= Work instruction =
Looking at the entries, how many lines hold the word "Table"? State the number by itself.

Segment Start: Records for processing

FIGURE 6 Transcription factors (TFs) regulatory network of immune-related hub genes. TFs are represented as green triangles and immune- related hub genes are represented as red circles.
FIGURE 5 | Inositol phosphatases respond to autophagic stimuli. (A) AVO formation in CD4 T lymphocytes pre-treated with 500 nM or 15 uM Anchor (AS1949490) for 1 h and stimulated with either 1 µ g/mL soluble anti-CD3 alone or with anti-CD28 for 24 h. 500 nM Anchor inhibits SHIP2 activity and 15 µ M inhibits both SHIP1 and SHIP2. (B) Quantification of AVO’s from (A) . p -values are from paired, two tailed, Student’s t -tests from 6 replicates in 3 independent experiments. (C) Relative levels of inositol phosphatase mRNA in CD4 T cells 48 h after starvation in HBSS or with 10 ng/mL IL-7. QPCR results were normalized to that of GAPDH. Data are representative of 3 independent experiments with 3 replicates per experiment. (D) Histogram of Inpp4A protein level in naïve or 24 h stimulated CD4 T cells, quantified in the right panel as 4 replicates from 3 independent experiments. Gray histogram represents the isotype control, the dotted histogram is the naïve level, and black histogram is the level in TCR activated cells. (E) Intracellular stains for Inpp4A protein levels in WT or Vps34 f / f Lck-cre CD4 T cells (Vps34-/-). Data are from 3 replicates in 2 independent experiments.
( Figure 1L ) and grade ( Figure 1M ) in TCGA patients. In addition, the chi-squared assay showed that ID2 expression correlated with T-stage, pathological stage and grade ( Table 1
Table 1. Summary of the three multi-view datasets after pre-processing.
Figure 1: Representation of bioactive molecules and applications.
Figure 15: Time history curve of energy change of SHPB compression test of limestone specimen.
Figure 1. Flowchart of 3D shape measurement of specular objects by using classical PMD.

Segment End: Records for processing

= Response =
2